Lady Gordyn did not chat for long, and Charlotte tried to dismiss her words as those of a not quite sane person. But in truth, she seemed perfectly sane, except in her opinion of Alvan, which Charlotte could dismiss as mere jealousy or continuing vengeance on Dunstan’s behalf.
But try as she would, there was one sentence she could not dismiss. I am neither forgiven nor released. Surely, she could not mean that Alvan was her lover, while never forgiving her for her betrayal? That was a stretch of imagination that boggled her mind. But there was no
denying he was a strange man.
No, more likely it was the lady’s jealousy that spoke.
Why should that be more likely? I don’t really know Alvan either. Am I being led astray by foolish love?
“What did she say to you?” Cecily asked curiously.
“Nothing really,” Charlotte replied. It was not something she could or would repeat to Alvan’s sister.
Instead, perhaps even more foolishly, she repeated it to Alvan himself.
On returning from the castle, Alvan stayed for a glass of brandy while the ladies talked over the evening.

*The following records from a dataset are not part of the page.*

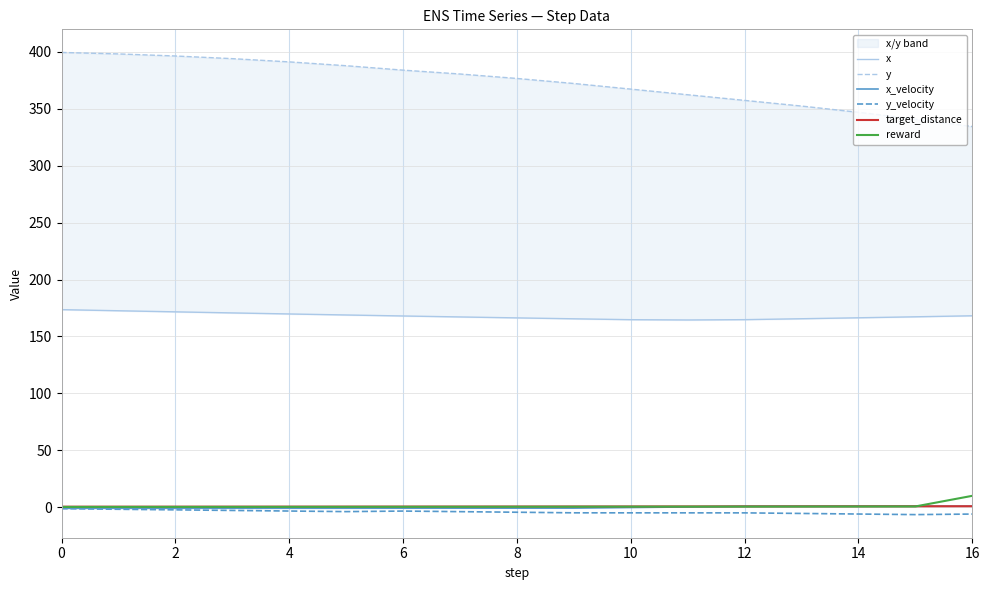

What is the value of the y_velocity point at the 7th from the left?

-3.4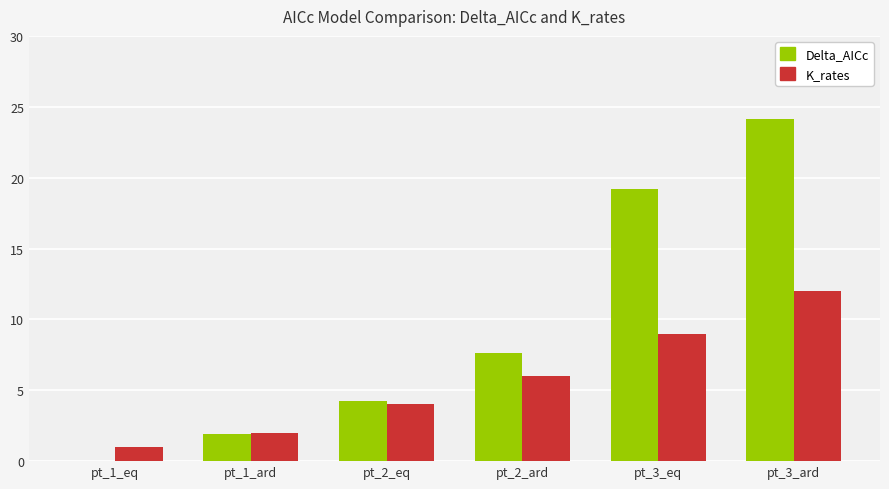

Reading left to right, extract all data points from this chart.

Delta_AICc: 0.0	1.9	4.3	7.6	19.2	24.2
K_rates: 1.0	2.0	4.0	6.0	9.0	12.0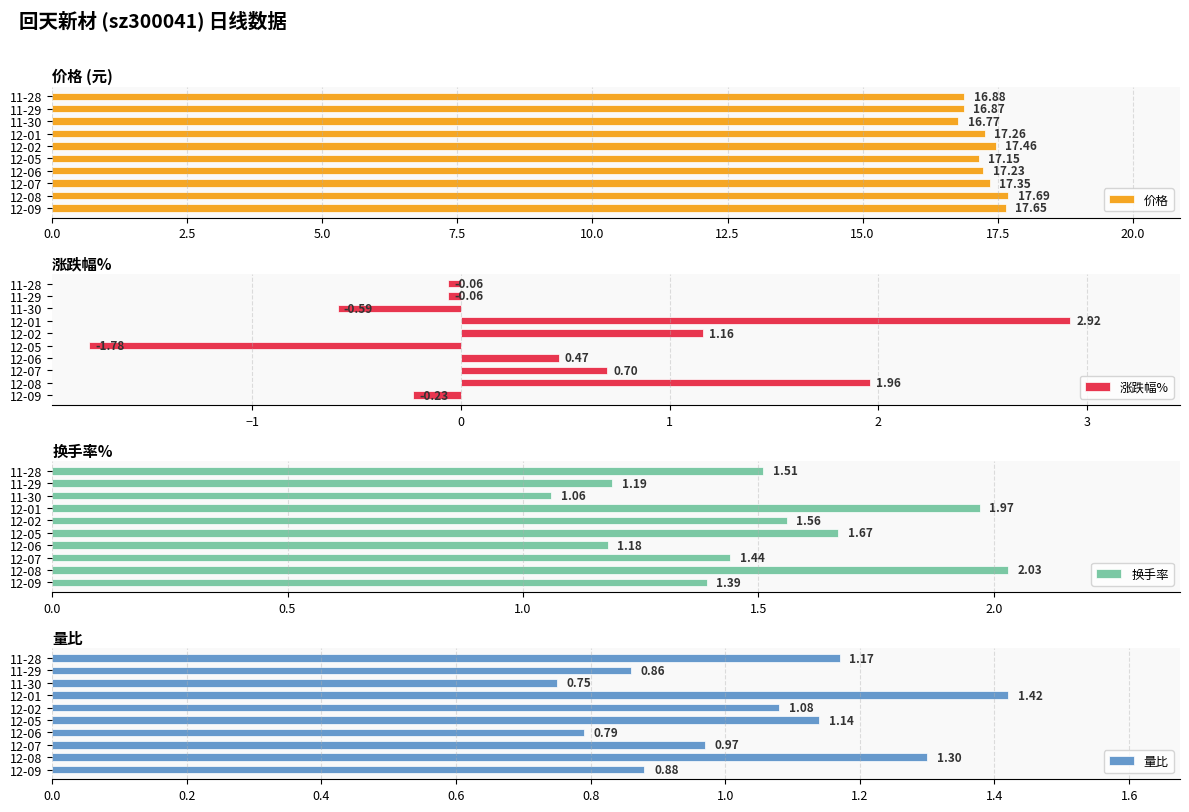

What is the sum of the 涨跌幅% values at 12-09 and 11-28?

-0.3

Leaving Cecily arguing with Lady Barnaby over the slightly free manners of the Braithwaite girls, Charlotte wandered over to the window, where Alvan looked out over the night.
He glanced down at her. “Good ball?”
“I have little to compare it with,” she admitted, “but yes, I enjoyed it.”
“So did I,” he said softly, and her heart skipped a beat because she knew to what he was referring.
“I spoke to Lady Gordyn,” she said almost desperately. “Or at least, she spoke to me.”
“What about?” He did not look concerned, merely curious.
“I’m not very sure! But she said something rather odd while talking of you—that she was neither forgiven nor released.”
He frowned. “What an odd thing to say. What did she mean?”
“That’s what I was going to ask you.”
He shrugged. “I suspect she has had a difficult life, stuck between Dunstan and her sick husband.”
“I wondered if it was something to do with her relationship with you.”
He blinked. “What relation…” He broke off, the compelling warmth fading from his eyes and leaving them wintry. Even his lips seemed to thin. “After today, after this evening, you believe that of me?”
“No, of course not… but I know I do not understand men.”
He stared at her and set down his half-drunk brandy on the nearest table. “No, you don’t, do you?” he said deliberately. “Good night, Charlotte.”
He walked away before she could say anything further, and took a hasty leave of his aunt and sister. Miserably, she watched him go, wondering if she had ruined everything at the last.